I think you meant to say that you switched to Angular 2 with Angular Material 2 which still considers itself in alpha status which I would not currently use in production.

I agree that the documentation can be improved in that respect, however once you have learned the convention it applies for all components. In angular 1 documentation you had the same issues of `ngRepeat` and similar directives being expressed as `ng-repeat` in the HTML attributes. The only explanation is in the directive documentation [0] which can be pretty exhausting to take in.

[0]: https://docs.angularjs.org/guide/directive#normalization

No, we used Polymer in an Angular 2 app. <- Sorry, I misunderstood what you were saying. Yeah, the full name is Material Design for Angular 2.

Even though Material 2 is in alpha, the components we need just work better than in Polymer; They have fewer quirks, fewer bugs, and fit better into the Angular 2 ecosystem.

Ah, I understand now. I've done some work integrating Angular 2 and Polymer and there are pitfalls.

I've come across this repo in the past for integrating the two but I personally haven't used it yet.

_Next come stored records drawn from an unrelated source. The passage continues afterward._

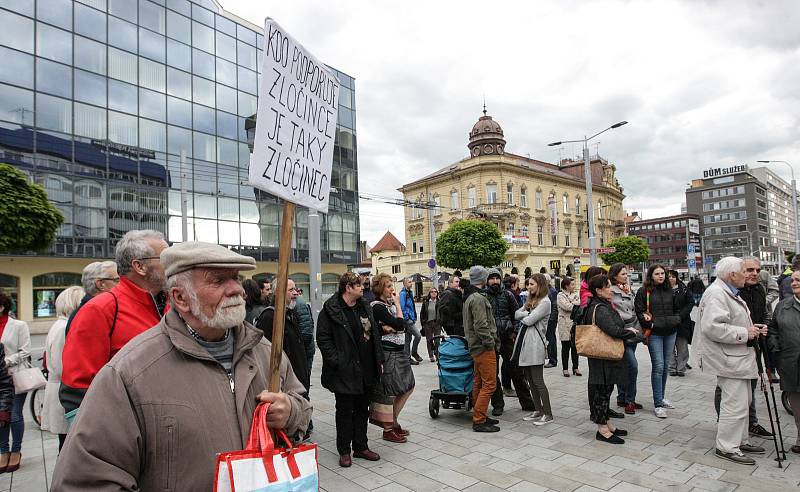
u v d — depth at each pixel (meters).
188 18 26.17
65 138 21.41
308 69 2.53
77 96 21.84
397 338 5.48
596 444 5.22
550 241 49.75
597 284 5.29
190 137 25.84
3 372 4.51
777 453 4.49
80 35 22.05
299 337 5.33
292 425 1.88
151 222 24.02
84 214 21.83
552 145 21.19
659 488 4.07
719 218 122.88
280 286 1.95
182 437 1.58
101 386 1.55
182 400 1.62
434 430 5.95
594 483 4.21
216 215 26.66
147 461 1.58
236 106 28.20
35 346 17.14
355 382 4.77
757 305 5.89
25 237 14.41
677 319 6.15
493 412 6.58
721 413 4.77
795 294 4.82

https://github.com/vaadin/angular2-polymer

The integration into Angular 2 was actually fairly seamless once I added vulcanize into the build process.
Polymer 2.x will be distributed with npm + yarn. They had technical reasons to stick with bower for time being. They worked with yarn and it is the solution to the problem :-) There was a talk on the subject on polymer summit.
you serious issue IS merged https://github.com/webcomponents/webcomponentsjs/pull/644 ;-)

Also its NOT polymer issue - it is polyfill issue. It affects things like x-tag,bosonic and others. ANyways it looks like latest release is the fixed version.

I understand that webcomponentsjs is a polyfill, but it is a required dependency for Polymer, and until it uses the version with the fix, the issue will be a problem. Anyway, that was just one example of many.